PROBLEMS AND TASKS —
**1)** In the discussion of combo boxes, why does an option turn a ComboBox into a DropDownComboBox while no option turns a ListBox into a DropDownListBox? Answer in one to three sentences.
**2)** In the discussion of combo boxes, which Apple control is described as editable?
**3)** Retype the part of the discussion of combo boxes between "The button set" and "unlike radio buttons)", inclusive.

DOCUMENT EXCERPT —
[Start of Attachment]

Why does every IM UI library have a dropdown widget that they call "Combo box"? Dear IMGUI, Nuklear, this one does it too.
A dropdown list is not a combo box - a combo box is a text input box combined with a dropdown list. This "combo" aspect is missing in all these frameworks, but they still call their simple dropdowns "Combo box".
I think what happened is that a combobox and dropdown-list merged, because basically the combobox is an editable dropdown list. Qt's QComboBox definitely combines them. Apple does not (NSComboBox is editable, NSPopupButton appears to not be). Not sure what Windows or GTK do.
In some widely influential toolkits, like Win32[0], this is just a part of the style state and even comboboxes without text fields are called comboboxes.
So the name stuck. It isn't really much different than calling them "radio buttons" even though they have nothing to do with radios.
> It isn't really much different than calling them "radio buttons" even though they have nothing to do with radios.
The button set on the face of many dashboard radios would physically pop out the previously pressed button when you pushed a different one in so only one in the set would be selected. The name is pretty obvious if you've used the physical version but I haven't seen one since the 90s.
Yes, i know this backstory which is why i mentioned radio buttons: they called like that because of some historical reference, not because they have anything to do with radios.
Similarly comboboxes are called like that because of historical reference (to the combobox control on Win32 that provided the functionality) even though they aren't really a combination of input box and list.
(though one could claim that they are still a combination of a button and a drop-down list, so the name still has some relevance to what is displayed, unlike radio buttons)
Parent has been down voted to oblivion but they make a good point - arguments over words and names seldom produce any interesting discussion or definitive conclusions.
There's actually a separate ListBox control. And I never thought of it at the time, but why does an option turn a ComboBox into a DropDownComboBox, but an option doesn't turn a ListBox into a DropDownListBox? Oh no, it's all coming back to me, because ComboBoxes were added later and rather than change ListBox they added DropDownList functionality to ComboBox.
I also don't see an option in ListBox to make it multi-select, was it all horribly done in the notification handling code?
It seems like the font rendering doesn't do any antialiasing (other things are antialised, you can toggle it in backend/settings). The result is pretty painful to look at small sizes, unless you compensate with screen resolution (as apple now does).
Zooming the page to 130% gives me a quite acceptable experience.
Definitely, but I think part of the underlying criticism here is that standard desktop GUI behavior on text selection and copy-paste is bad, and we're kind of questioning whether it's good to encourage the web to continue moving in that direction.
Text in labels and other controls is not selectable (unfortunately), in this regard egui behaves as a native app, so mostly just editable texts are selectable. This feels a bit unnatural on the web, but one must consider that egui uses a custom WebGL renderes, so the content is not backed by standard DOM.
The text in the textbox is selectable, so it's not like egui can't handle text selection. It's just following convention with making GUI text unselectable.
Non-copyable texts by default in "native" applications sounds reasonable but is actually one of those things that introduces unnecessary friction down the line when users try to write tutorials or reports and have to manually type out everything.
Yeah, I would like to see that behavior as an option, or even better allow to select the whole UI as a block of text (to feel natural and be searchable on the web). I belive any UI (incl. native) should not prevent you from copying any text.

[End of Attachment]

COLLECTED MATERIAL —
[Start of Attachment]

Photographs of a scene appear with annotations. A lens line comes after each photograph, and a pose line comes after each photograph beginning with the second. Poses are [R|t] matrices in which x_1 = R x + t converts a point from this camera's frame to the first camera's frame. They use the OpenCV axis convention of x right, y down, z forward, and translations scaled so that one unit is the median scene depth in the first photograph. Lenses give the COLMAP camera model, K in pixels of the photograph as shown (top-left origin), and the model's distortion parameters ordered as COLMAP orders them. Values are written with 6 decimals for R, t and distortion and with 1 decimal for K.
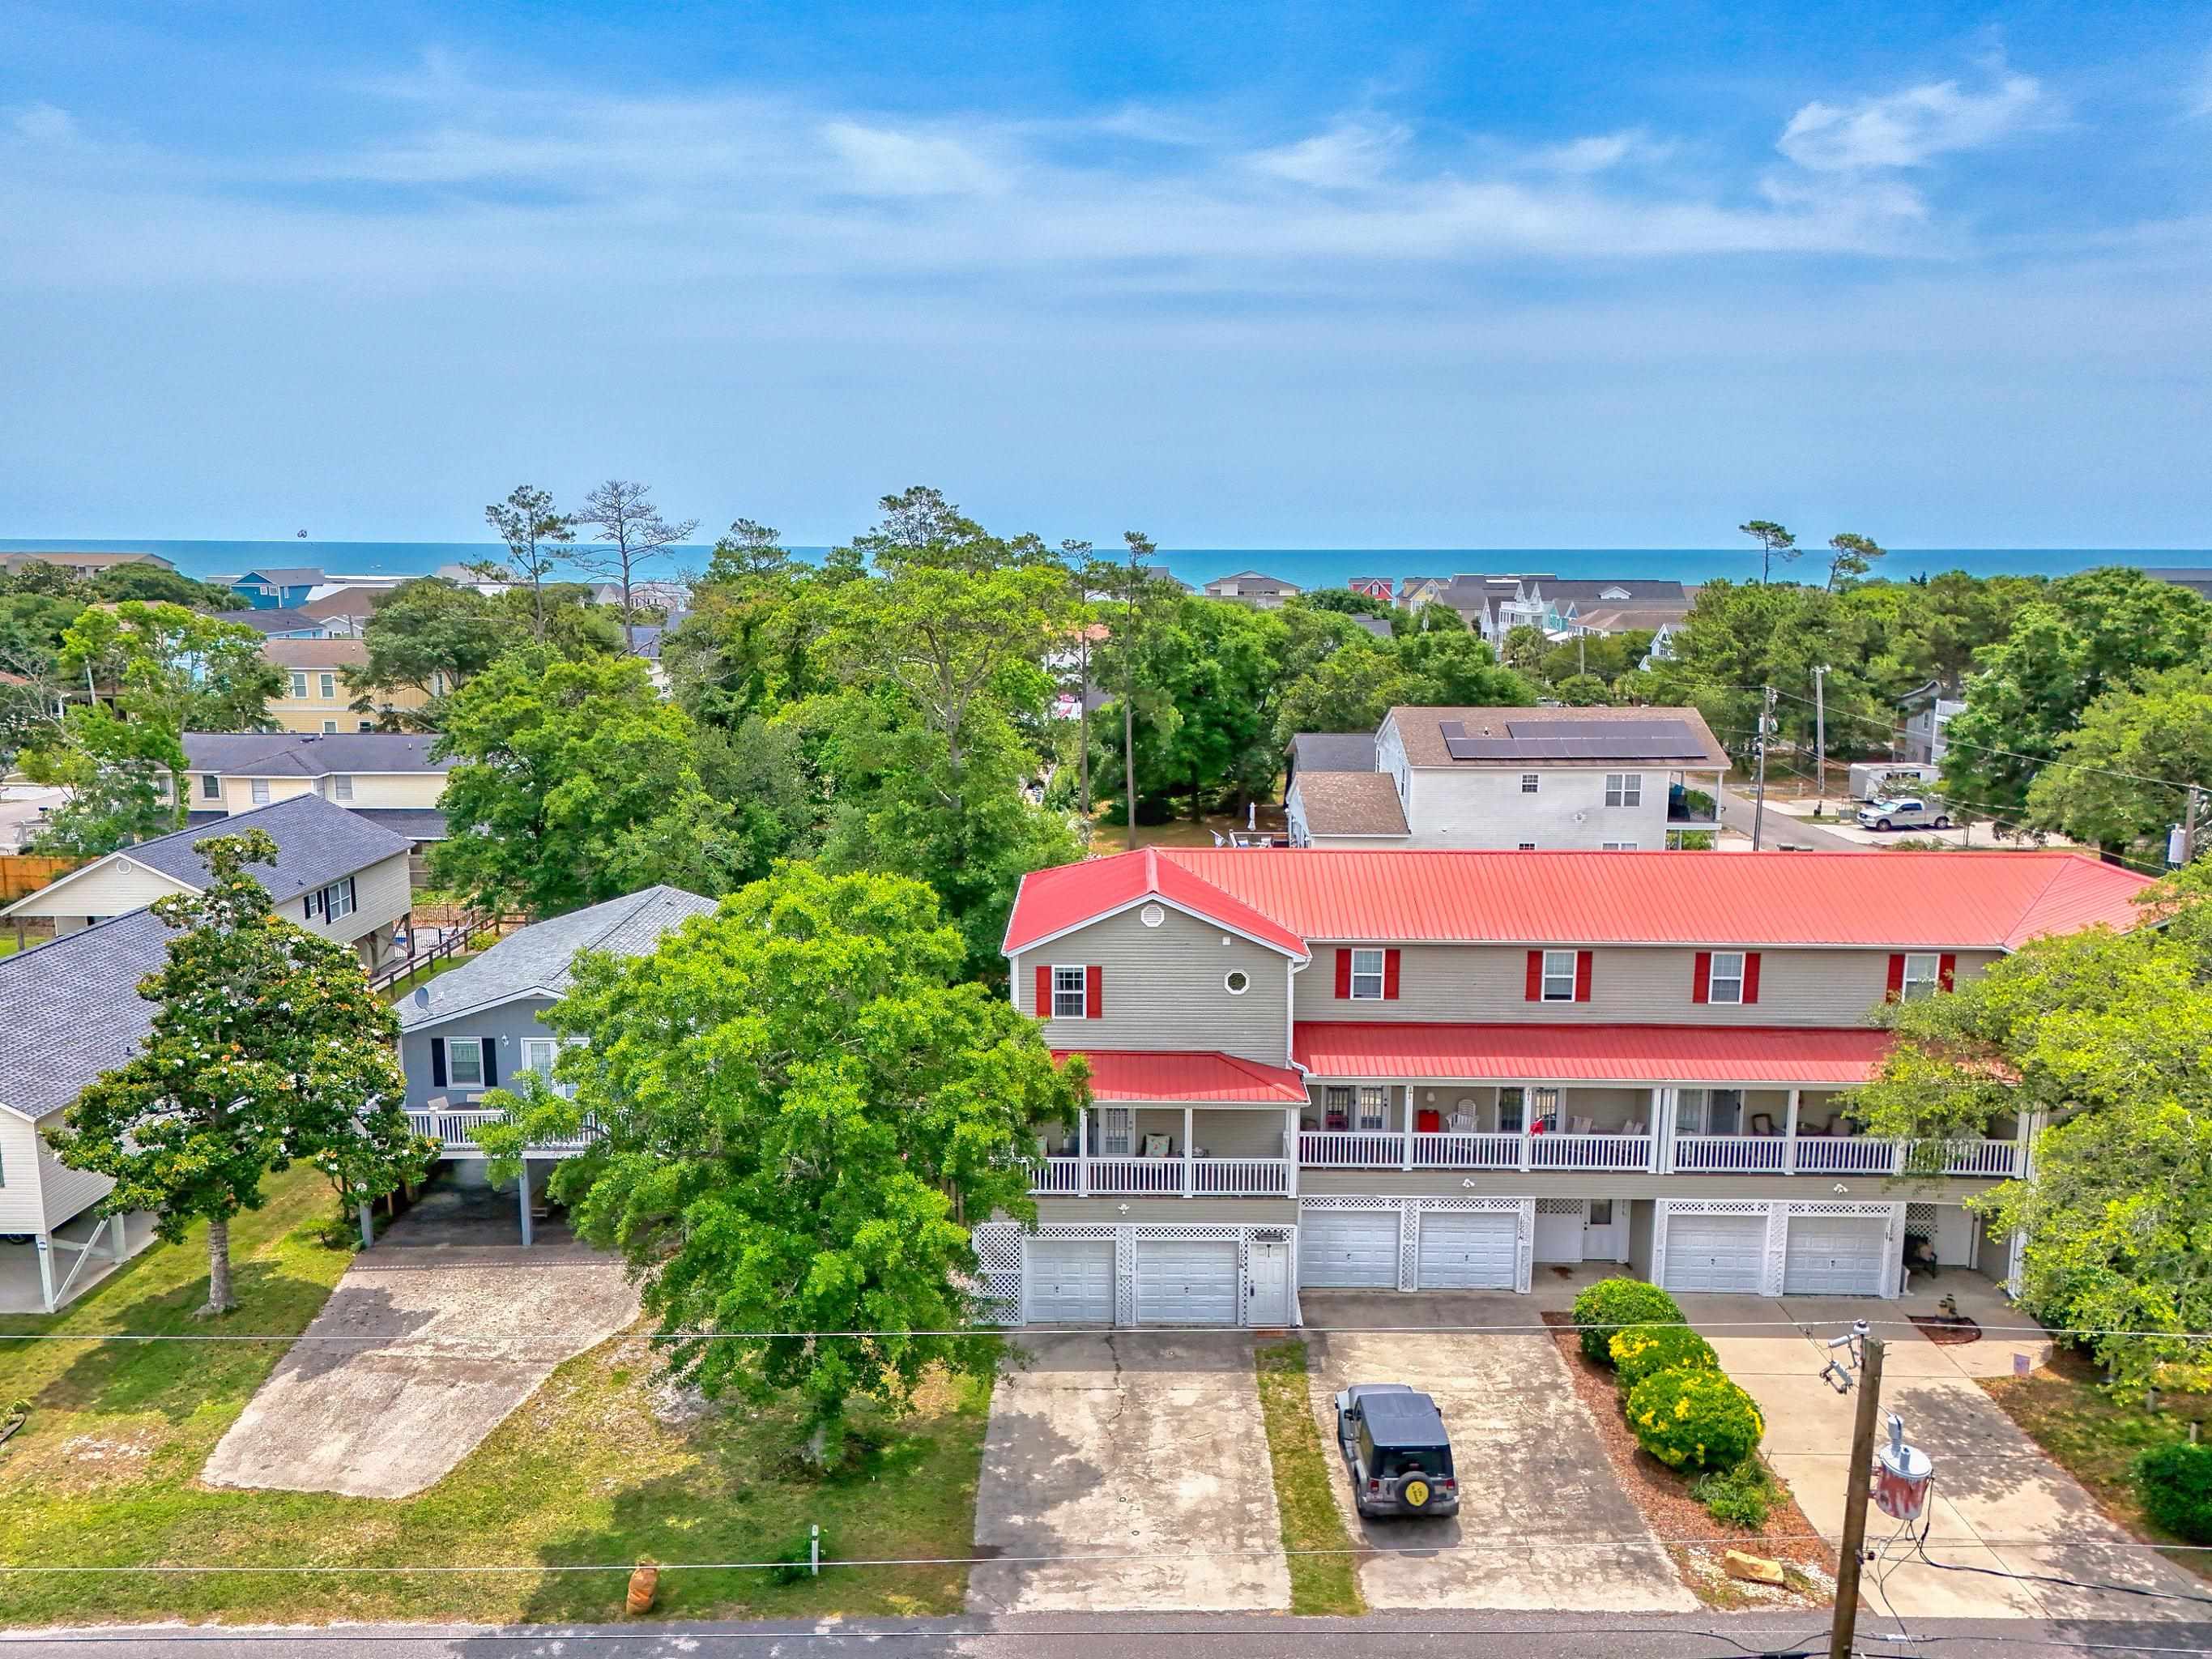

[End of Attachment]

ANSWERS FOR THIS EXERCISE —
**1)** ComboBoxes were added later than ListBox. Instead of changing ListBox, the dropdown-list functionality was added to ComboBox.

**2)** NSComboBox.

**3)**
The button set on the face of many dashboard radios would physically pop out the previously pressed button when you pushed a different one in so only one in the set would be selected. The name is pretty obvious if you've used the physical version but I haven't seen one since the 90s.
Yes, i know this backstory which is why i mentioned radio buttons: they called like that because of some historical reference, not because they have anything to do with radios.
Similarly comboboxes are called like that because of historical reference (to the combobox control on Win32 that provided the functionality) even though they aren't really a combination of input box and list.
(though one could claim that they are still a combination of a button and a drop-down list, so the name still has some relevance to what is displayed, unlike radio buttons)